Responsável por conferir à Arquidiocese de Santa Maria o status de referência internacional em economia solidária, a irmã Lourdes Dill está sendo transferida para o interior do Maranhão. A súbita mudança após 34 anos de atividade na cidade da Região Central está provocando reações nos circuitos social, religioso e político no município gaúcho.
O anúncio correu na última terça-feira (21) e surpreendeu muita gente em Santa Maria, dando origem a especulações sobre os motivos da transferência, principalmente em razão da proximidade da religiosa com os movimentos sociais e partidos de esquerda.
A transferência é atribuída à congregação da qual ela faz parte, Filhas do Amor Divino. Em rápida conversa telefônica com GHZ, a religiosa se disse comovida pelas demonstrações de carinho nas redes sociais, mas disse que não pretende falar sobre o assunto.
— Neste momento, prefiro silenciar. Está havendo muito burburinho na imprensa e nas redes sociais, mas peço que me permitam o silêncio. Só quero desejar um Feliz Natal e um 2022 abençoado a todo mundo — disse irmã Lourdes.
Aos 70 anos e natural de São Paulo das Missões, no noroeste do Estado, irmã Lourdes chegou a Santa Maria em 1987, a convite do então bispo local Dom Ivo Lorscheiter. Desde então, coordena ações de cunho social, sobretudo junto a pequenos agricultores.

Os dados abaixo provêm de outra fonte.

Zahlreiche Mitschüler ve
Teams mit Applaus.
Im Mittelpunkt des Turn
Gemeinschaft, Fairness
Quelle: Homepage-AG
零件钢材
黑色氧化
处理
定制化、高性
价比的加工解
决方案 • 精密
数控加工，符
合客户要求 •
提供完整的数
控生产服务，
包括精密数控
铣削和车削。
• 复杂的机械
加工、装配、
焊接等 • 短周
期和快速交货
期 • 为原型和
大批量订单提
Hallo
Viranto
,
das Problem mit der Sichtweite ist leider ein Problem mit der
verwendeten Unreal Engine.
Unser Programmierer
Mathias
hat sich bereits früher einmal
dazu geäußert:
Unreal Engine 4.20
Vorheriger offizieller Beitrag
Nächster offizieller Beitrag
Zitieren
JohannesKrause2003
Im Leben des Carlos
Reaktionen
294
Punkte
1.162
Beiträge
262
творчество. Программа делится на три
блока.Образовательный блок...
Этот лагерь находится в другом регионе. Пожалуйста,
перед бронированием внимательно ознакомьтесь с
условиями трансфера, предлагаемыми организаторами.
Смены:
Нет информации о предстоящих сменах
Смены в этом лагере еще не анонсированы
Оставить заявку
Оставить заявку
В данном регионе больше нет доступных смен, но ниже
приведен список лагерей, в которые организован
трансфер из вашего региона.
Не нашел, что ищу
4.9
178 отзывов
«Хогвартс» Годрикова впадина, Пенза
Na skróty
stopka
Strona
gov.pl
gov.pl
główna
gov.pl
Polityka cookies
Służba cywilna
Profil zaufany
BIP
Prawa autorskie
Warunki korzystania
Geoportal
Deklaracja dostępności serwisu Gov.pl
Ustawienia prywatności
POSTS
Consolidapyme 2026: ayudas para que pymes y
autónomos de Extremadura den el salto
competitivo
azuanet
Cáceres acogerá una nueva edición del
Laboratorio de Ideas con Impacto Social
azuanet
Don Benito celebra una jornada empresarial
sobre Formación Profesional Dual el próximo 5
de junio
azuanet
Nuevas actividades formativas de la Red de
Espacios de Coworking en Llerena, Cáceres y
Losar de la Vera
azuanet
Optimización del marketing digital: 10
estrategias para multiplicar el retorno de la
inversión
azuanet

No ano passado, foi eleita Mulher Transformadora 2020 pelo Conselho Federal de Economia, em reconhecimento a sua atuação em projetos de cooperativismo e economia solidária. Somente uma das iniciativas que ela coordena em Santa Maria, a Feira Internacional de Cooperativismo, reuniu mais de 300 mil pessoas na última edição, em 2019.
No vídeo em que o arcebispo de Santa Maria, dom Leomar Brustolin, anuncia a transferência para o Maranhão, irmã Lourdes se diz “tranquila depois de muitas reflexões” e ressalta ter certeza da continuidade dos projetos sociais nos quais atua. Desde agosto à frente da arquidiocese local, dom Leomar afirma que a religiosa teve liberdade de conduzir a transição e escolheu pessoas da própria confiança para coordenar iniciativas como o Projeto Esperança/Cooesperança e o Feirão Colonial.

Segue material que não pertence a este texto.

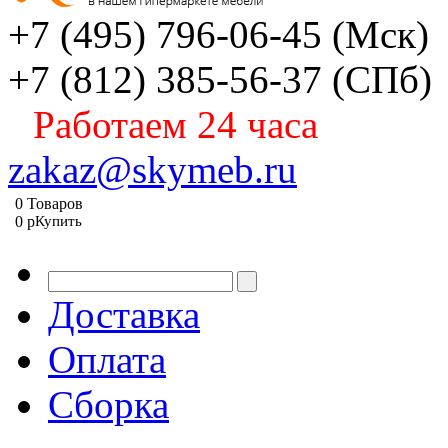
+7 (495) 796-06-45
(Мск)
+7 (812) 385-56-37
(СПб)
Работаем 24 часа
zakaz@skymeb.ru
0
Товаров
0
p
Купить
Доставка
Оплата
Сборка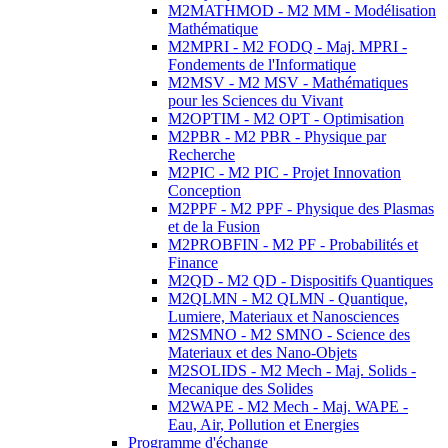
M2MATHMOD - M2 MM - Modélisation
Mathématique
M2MPRI - M2 FODQ - Maj. MPRI -
Fondements de l'Informatique
M2MSV - M2 MSV - Mathématiques
pour les Sciences du Vivant
M2OPTIM - M2 OPT - Optimisation
M2PBR - M2 PBR - Physique par
Recherche
M2PIC - M2 PIC - Projet Innovation
Conception
M2PPF - M2 PPF - Physique des Plasmas
et de la Fusion
M2PROBFIN - M2 PF - Probabilités et
Finance
M2QD - M2 QD - Dispositifs Quantiques
M2QLMN - M2 QLMN - Quantique,
Lumiere, Materiaux et Nanosciences
M2SMNO - M2 SMNO - Science des
Materiaux et des Nano-Objets
M2SOLIDS - M2 Mech - Maj. Solids -
Mecanique des Solides
M2WAPE - M2 Mech - Maj. WAPE -
Eau, Air, Pollution et Energies
Programme d'échange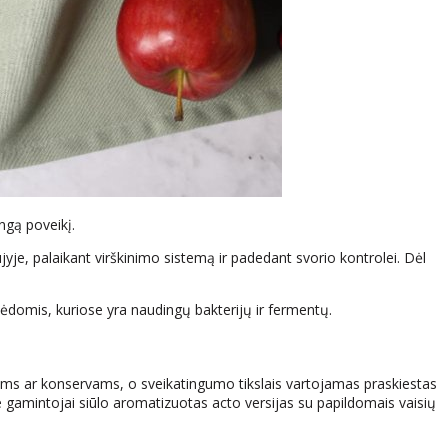
ingą poveikį.
jyje, palaikant virškinimo sistemą ir padedant svorio kontrolei. Dėl
osėdomis, kuriose yra naudingų bakterijų ir fermentų.
tams ar konservams, o sveikatingumo tikslais vartojamas praskiestas
e gamintojai siūlo aromatizuotas acto versijas su papildomais vaisių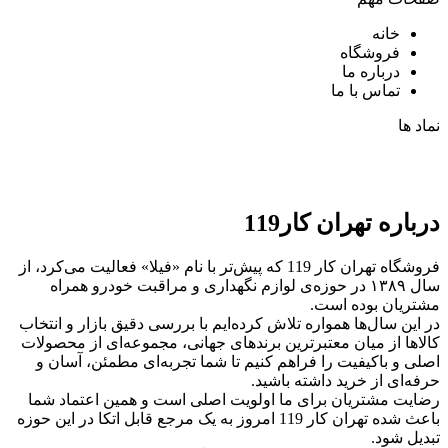
خانه
فروشگاه
درباره ما
تماس با ما
نماد ها
درباره تهران کار119
فروشگاه تهران کار 119 که پیش‌تر با نام «فیلا» فعالیت می‌کرد، از
سال ۱۳۸۹ در حوزه‌ی لوازم نگهداری و مراقبت خودرو همراه
مشتریان بوده است.
در این سال‌ها همواره تلاش کرده‌ایم با بررسی دقیق بازار و انتخاب
کالاها از میان معتبرترین برندهای جهانی، مجموعه‌ای از محصولات
اصلی و باکیفیت را فراهم کنیم تا شما تجربه‌ای مطمئن، آسان و
حرفه‌ای از خرید داشته باشید.
رضایت مشتریان برای ما اولویت اصلی است و همین اعتماد شما
باعث شده تهران کار 119 امروز به یک مرجع قابل اتکا در این حوزه
تبدیل شود.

O arcebispo assegura que jamais sofreu pressões para transferir a religiosa e diz que nem sequer tem autonomia para tanto.
— A decisão da transferência é da congregação Filhas do Amor Divino. A madre superiora diz que desde 2007 estão conversando sobre isso porque faz muito tempo que irmã Lourdes está em Santa Maria. Elas protelaram a decisão porque os projetos sociais precisavam ser consolidados e a irmã precisava preparar sucessores. Vejo um movimento muito positivo na cidade em torno desses projetos e a mim nunca ninguém veio reclamar. Nunca houve pressão alguma — diz dom Leomar.
Em conversas reservadas, irmã Lourdes tem dito a interlocutores que realmente as conversas sobre uma transferência são antigas e que pelas regras da Igreja já deveria ter mudado de diocese há bastante tempo. Ela também confirma ter escolhido o sucessor, o feirante José Carlos Peranconi, o Zeca, que desde 1989 atua nos grupos locais de economia solidária.
Irmã Lourdes permanece em Santa Maria até 2 de abril, quando haverá uma grande despedida durante as comemorações pelos 30 anos do Feirão Colonial e os 34 anos do Projeto Esperança/Cooesperança. Na sequência, ela segue viagem para Barra da Corda, município de 88 mil habitantes situado a 450 quilômetros de São Luiz, capital do Maranhão, onde deverá conciliar as atividades ligadas à economia solidária com ações voltadas à comunidade indígena.
— Irmã Lourdes deixa um legado gigante em Santa Maria. Quero agradecer de coração tudo que ela fez pela cidade, principalmente no cooperativismo e na agricultura familiar. Independentemente das suas posições políticas, as quais respeito e que jamais deixei influenciar na nossa relação, aprendi demais com a irmã Lourdes, e a prefeitura seguirá apoiando os programas, agora a cargo do Zeca — garante o prefeito Jorge Pozzobom.
Em nota, o ex-prefeito e deputado estadual Valdeci Oliveira (PT) também lamentou a transferência. “O sentimento é de absoluta tristeza. Por conviver e aprender durante muito tempo com a Irmã, lamentamos muito o afastamento do nosso município de alguém que jogava sempre a favor da transformação social, da humanização e da dignidade de todos e todas”, escreveu Valdeci.